XLII
—Ne perdons pas les précieux instants qui nous restent pour regagner le grab, dit de Ruyter; mais profitons en toute hâte du désordre et de la stupeur qui affaiblissent les forces des Marratti. Ceux qui errent encore dans les murs de Saint-Sébastien ne sont pas à redouter; mais les hommes enfuis peuvent se rallier d'une minute à l'autre, appeler à leur aide les habitants de Madagascar et nous attaquer à leur tour. Ainsi, cher Trelawnay, ramassez les traînards, dirigez-les vers les bateaux; les prisonniers sont embarqués, il faut que nous les suivions.
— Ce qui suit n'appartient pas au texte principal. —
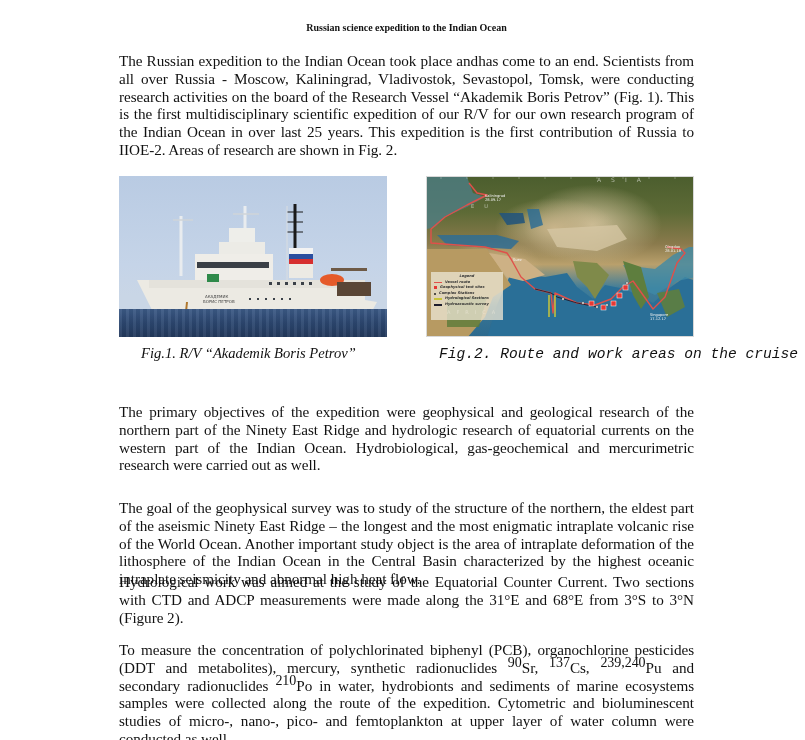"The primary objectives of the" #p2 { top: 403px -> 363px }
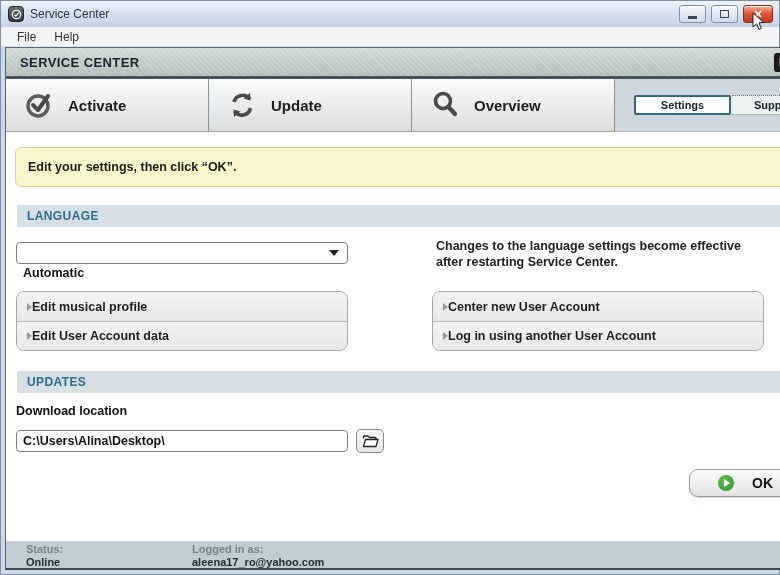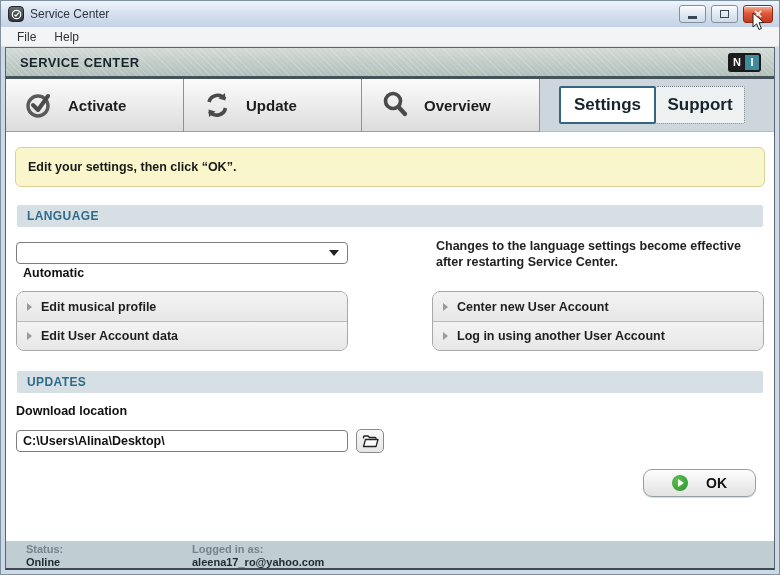"Activate" .nav-btn { width: 178px -> 203px }
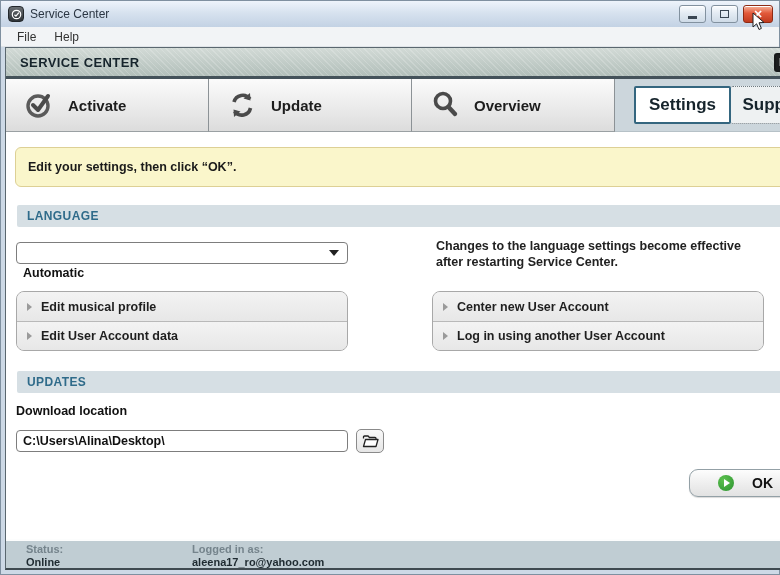"Settings" .tab-btn { font-size: 17px -> 11px; height: 38px -> 20px }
—Occupons-nous d'abord de la pauvre orpheline, répondis-je à de Ruyter. Voulez-vous m'accompagner auprès d'elle, Aston?
Le lieutenant me suivit, et nous nous dirigeâmes vers la hutte.
À notre approche, la jeune fille se leva vivement, joignit les mains, et sa figure, inondée de larmes, s'inclina sur le pâle visage du mort, dont elle n'avait pas encore compris l'effrayante immobilité.
—Mon père, dit-elle d'une voix pleine de sanglots, lève-toi, les étrangers sont bons, regarde, ils viennent nous libérer. La vieille femme ne m'a pas tuée, je suis bien portante; lève-toi, j'ai enveloppé tes blessures, le sang s'est arrêté.
La pauvre enfant avait soigneusement bandé les bras et les jambes du vieillard avec l'unique vêtement que les sauvages lui eussent laissé.
—Chère sœur, dis-je à la jeune Arabe en prenant doucement sa main, vous êtes libre; venez, il faut que nous quittions sans retard la ville de ces cruels Marratti.
—Mais voyez comme mon père dort, dit-elle en dégageant sa main de l'étreinte de la mienne; parlez bas, il faut le laisser dormir, car il est bien fatigué.